■ Exercise brief ■
From the data that follows, copy every line holding the string "sword".

(Extracted records)
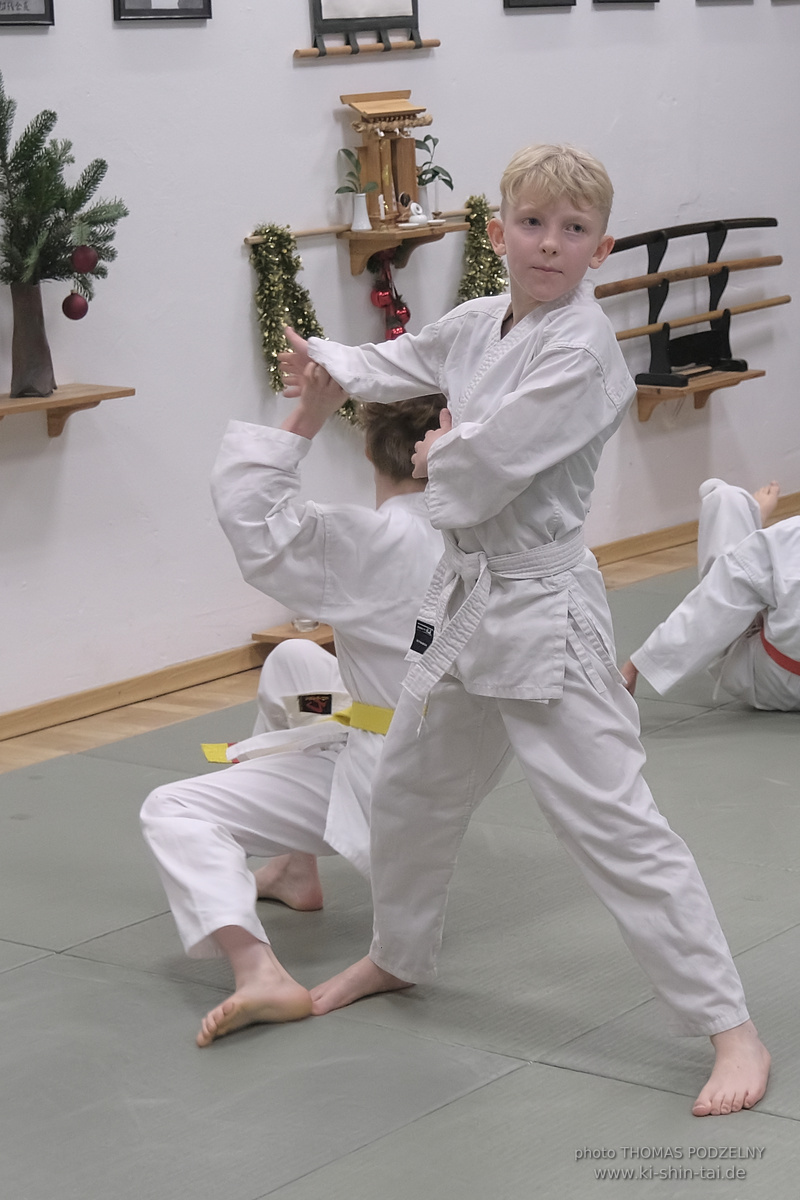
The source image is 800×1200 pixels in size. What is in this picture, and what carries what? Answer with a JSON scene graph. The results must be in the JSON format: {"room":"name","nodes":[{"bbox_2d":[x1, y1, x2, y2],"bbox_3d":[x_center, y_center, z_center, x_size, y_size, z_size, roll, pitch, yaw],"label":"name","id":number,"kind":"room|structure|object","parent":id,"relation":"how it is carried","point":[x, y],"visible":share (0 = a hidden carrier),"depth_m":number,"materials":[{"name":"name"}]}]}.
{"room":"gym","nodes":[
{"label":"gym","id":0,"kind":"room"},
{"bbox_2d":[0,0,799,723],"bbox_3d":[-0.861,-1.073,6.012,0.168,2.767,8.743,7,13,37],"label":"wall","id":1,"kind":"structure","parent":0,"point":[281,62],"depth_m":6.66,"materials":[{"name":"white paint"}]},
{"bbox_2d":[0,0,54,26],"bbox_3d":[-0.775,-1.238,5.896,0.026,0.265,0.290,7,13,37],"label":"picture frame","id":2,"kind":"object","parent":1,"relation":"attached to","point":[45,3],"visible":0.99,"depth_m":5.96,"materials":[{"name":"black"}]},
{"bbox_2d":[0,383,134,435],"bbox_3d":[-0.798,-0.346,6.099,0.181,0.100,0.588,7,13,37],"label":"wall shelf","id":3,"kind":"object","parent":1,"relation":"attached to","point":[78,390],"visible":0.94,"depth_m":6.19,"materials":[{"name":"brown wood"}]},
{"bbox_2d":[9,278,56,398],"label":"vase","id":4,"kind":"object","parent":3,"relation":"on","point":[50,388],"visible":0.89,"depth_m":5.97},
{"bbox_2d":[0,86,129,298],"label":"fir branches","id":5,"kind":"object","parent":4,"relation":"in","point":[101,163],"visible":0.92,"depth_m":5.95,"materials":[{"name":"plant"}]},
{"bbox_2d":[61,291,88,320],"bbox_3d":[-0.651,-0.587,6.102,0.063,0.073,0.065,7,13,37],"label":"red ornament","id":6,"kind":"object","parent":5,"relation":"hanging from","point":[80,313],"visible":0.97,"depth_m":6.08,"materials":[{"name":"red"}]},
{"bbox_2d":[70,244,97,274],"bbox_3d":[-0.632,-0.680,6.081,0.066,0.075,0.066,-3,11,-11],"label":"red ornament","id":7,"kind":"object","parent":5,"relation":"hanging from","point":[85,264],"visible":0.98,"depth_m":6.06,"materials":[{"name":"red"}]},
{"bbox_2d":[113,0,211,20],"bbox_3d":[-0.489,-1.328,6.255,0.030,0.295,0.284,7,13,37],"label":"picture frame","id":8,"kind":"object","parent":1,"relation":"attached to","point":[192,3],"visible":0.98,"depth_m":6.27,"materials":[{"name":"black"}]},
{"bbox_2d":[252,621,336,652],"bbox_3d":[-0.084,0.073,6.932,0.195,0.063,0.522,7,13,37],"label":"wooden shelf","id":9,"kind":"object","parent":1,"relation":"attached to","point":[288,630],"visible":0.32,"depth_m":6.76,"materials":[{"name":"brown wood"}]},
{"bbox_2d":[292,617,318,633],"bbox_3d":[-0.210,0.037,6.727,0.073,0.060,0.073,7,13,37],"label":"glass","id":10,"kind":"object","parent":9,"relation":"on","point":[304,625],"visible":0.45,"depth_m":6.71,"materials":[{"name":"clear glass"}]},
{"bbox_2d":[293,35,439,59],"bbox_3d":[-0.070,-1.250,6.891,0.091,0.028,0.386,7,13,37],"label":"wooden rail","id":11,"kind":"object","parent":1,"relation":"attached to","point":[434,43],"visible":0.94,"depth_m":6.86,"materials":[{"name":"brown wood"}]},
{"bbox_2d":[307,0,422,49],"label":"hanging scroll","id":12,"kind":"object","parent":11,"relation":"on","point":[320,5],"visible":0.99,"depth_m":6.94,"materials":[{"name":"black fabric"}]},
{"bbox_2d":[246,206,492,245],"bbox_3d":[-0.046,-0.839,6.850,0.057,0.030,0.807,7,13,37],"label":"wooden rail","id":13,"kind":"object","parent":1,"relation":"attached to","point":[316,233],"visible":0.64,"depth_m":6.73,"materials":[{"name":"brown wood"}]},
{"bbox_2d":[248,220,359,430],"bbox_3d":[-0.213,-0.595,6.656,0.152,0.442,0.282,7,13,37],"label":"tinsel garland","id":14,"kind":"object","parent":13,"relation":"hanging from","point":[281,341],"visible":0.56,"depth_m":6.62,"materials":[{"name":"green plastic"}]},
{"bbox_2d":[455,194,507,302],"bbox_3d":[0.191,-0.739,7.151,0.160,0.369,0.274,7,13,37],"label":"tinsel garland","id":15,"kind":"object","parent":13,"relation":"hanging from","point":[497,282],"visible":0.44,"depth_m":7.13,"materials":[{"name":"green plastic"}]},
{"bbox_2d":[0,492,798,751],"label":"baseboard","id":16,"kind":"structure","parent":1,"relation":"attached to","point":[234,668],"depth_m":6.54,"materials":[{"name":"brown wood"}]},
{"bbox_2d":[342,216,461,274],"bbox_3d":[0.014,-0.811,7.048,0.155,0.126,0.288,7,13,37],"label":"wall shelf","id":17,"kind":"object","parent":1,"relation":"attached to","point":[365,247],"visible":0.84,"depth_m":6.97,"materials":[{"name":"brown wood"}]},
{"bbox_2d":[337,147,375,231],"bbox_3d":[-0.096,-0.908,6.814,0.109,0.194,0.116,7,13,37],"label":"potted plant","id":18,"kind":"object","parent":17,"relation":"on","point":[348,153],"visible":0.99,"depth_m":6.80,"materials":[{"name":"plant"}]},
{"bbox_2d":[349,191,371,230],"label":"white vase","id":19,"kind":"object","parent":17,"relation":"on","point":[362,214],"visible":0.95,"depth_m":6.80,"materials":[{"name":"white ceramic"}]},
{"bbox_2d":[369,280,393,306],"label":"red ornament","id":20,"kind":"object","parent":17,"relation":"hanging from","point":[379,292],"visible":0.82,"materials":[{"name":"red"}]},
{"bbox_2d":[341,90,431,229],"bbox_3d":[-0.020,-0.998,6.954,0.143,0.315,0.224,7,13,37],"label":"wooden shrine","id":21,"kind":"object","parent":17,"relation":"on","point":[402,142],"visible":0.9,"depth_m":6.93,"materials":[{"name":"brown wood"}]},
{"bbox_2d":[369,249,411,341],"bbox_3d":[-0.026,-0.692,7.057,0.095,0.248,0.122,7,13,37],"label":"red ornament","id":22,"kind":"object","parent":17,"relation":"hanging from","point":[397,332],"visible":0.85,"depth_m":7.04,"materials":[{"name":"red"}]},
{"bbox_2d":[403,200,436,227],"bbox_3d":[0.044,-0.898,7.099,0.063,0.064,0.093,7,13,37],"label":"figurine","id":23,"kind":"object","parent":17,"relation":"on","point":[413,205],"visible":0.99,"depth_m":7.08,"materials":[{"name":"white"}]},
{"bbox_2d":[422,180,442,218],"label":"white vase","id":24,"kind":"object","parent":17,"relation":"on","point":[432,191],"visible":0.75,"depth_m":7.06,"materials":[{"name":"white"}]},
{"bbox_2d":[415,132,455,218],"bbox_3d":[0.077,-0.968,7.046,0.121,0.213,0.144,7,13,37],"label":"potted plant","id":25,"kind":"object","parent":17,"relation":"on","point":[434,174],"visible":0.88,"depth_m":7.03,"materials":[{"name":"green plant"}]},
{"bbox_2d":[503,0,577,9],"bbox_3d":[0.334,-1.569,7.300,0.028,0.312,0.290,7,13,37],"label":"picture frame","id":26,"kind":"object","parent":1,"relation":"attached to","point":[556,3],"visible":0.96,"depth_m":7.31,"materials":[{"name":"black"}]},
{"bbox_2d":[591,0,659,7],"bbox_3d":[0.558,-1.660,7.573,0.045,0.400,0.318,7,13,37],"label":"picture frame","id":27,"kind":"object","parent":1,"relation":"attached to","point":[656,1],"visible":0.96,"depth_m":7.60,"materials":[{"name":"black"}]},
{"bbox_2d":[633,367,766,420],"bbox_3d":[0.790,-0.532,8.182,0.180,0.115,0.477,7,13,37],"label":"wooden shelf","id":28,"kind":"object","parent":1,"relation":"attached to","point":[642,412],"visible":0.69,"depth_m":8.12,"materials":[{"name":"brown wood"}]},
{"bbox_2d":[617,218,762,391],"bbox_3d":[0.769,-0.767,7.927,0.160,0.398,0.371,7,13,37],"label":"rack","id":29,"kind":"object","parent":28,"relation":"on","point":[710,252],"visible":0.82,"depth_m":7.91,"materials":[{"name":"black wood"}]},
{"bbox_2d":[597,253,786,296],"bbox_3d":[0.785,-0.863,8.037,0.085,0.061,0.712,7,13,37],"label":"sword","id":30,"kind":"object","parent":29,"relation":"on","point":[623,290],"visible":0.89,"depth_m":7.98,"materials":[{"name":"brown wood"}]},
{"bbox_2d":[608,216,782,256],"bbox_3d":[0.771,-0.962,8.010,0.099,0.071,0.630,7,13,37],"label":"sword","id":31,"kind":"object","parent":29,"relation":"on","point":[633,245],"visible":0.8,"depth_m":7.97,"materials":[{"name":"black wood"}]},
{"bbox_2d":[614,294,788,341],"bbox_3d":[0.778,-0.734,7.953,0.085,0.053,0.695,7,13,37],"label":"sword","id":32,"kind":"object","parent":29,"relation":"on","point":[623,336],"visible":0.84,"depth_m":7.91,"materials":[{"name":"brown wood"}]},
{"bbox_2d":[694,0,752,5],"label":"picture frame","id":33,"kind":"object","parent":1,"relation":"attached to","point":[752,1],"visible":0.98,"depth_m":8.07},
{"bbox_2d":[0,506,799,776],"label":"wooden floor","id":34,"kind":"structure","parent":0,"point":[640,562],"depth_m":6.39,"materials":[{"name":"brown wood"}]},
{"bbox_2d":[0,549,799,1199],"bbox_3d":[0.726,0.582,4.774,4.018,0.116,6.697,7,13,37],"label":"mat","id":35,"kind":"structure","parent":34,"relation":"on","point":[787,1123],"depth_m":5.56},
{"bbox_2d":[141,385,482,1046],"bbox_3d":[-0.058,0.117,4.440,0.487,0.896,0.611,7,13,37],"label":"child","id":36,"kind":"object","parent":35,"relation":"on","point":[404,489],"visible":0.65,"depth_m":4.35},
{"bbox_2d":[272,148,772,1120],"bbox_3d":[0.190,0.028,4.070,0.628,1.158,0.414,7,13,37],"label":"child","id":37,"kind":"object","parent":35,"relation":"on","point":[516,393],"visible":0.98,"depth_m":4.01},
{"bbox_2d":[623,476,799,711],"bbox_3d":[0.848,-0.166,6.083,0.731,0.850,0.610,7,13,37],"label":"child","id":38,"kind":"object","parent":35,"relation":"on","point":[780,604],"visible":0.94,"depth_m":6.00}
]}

■ Solution below ■
{"bbox_2d":[597,253,786,296],"bbox_3d":[0.785,-0.863,8.037,0.085,0.061,0.712,7,13,37],"label":"sword","id":30,"kind":"object","parent":29,"relation":"on","point":[623,290],"visible":0.89,"depth_m":7.98,"materials":[{"name":"brown wood"}]},
{"bbox_2d":[608,216,782,256],"bbox_3d":[0.771,-0.962,8.010,0.099,0.071,0.630,7,13,37],"label":"sword","id":31,"kind":"object","parent":29,"relation":"on","point":[633,245],"visible":0.8,"depth_m":7.97,"materials":[{"name":"black wood"}]},
{"bbox_2d":[614,294,788,341],"bbox_3d":[0.778,-0.734,7.953,0.085,0.053,0.695,7,13,37],"label":"sword","id":32,"kind":"object","parent":29,"relation":"on","point":[623,336],"visible":0.84,"depth_m":7.91,"materials":[{"name":"brown wood"}]},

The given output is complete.